** Input **

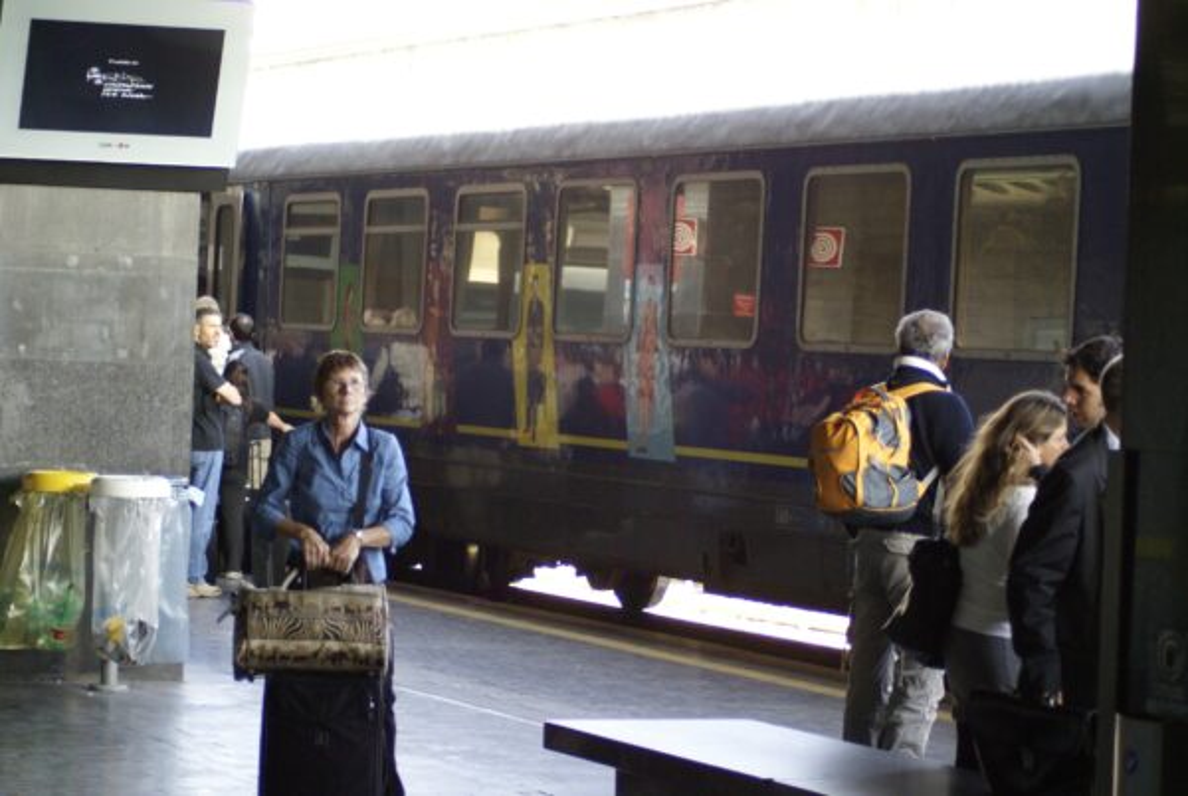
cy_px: 398
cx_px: 594
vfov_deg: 12.2
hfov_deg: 18.2
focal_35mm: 112
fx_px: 3718
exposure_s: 1/80
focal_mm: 75
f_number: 4
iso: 400
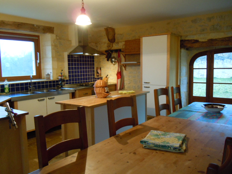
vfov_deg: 46.8
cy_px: 87
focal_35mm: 30
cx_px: 116
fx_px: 201
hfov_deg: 60.0
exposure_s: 1/8
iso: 400
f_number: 3.5
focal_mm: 5.4
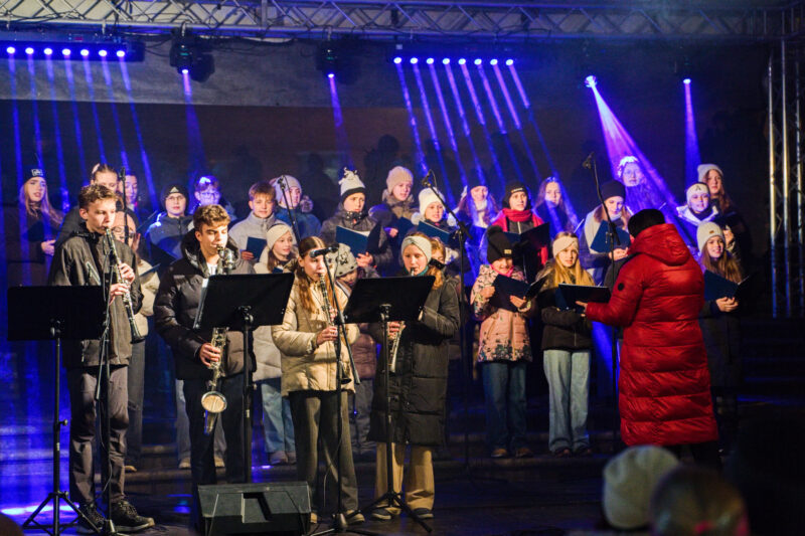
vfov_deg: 16.6
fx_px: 1833
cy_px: 268
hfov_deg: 24.8
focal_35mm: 82
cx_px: 402
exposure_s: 1/320
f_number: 2.8
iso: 10000
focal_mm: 82
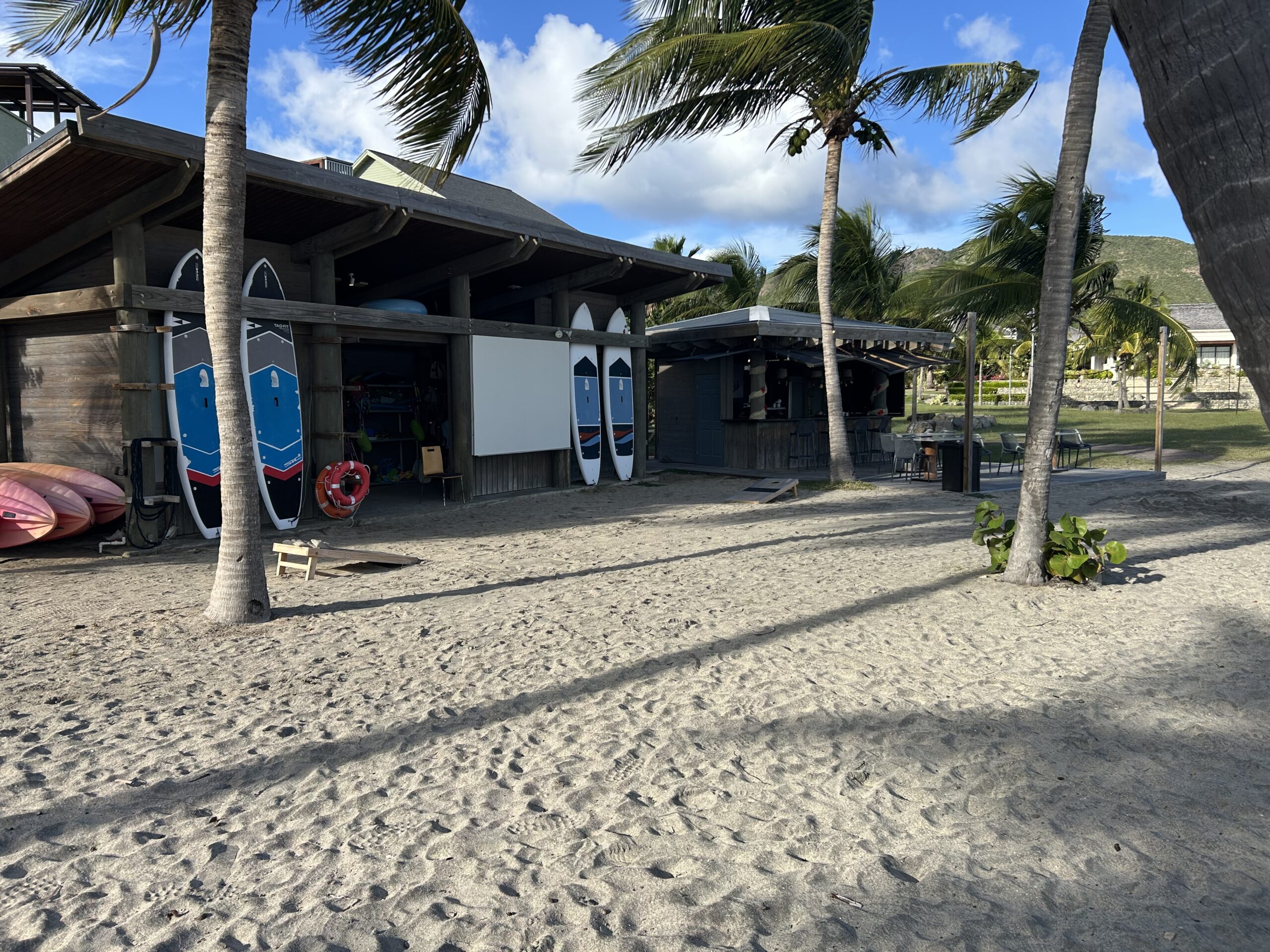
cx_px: 635
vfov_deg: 53.1
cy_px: 476
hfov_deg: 67.3
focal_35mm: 26
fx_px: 954
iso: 50
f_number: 1.5
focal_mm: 5.7
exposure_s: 1/2841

** Work order **
All lines from the one containing "vfov_deg: 53.1" through the end of the listing must be transcribed exactly. No other lines belong in the answer.

** Answer area **
vfov_deg: 53.1
cy_px: 476
hfov_deg: 67.3
focal_35mm: 26
fx_px: 954
iso: 50
f_number: 1.5
focal_mm: 5.7
exposure_s: 1/2841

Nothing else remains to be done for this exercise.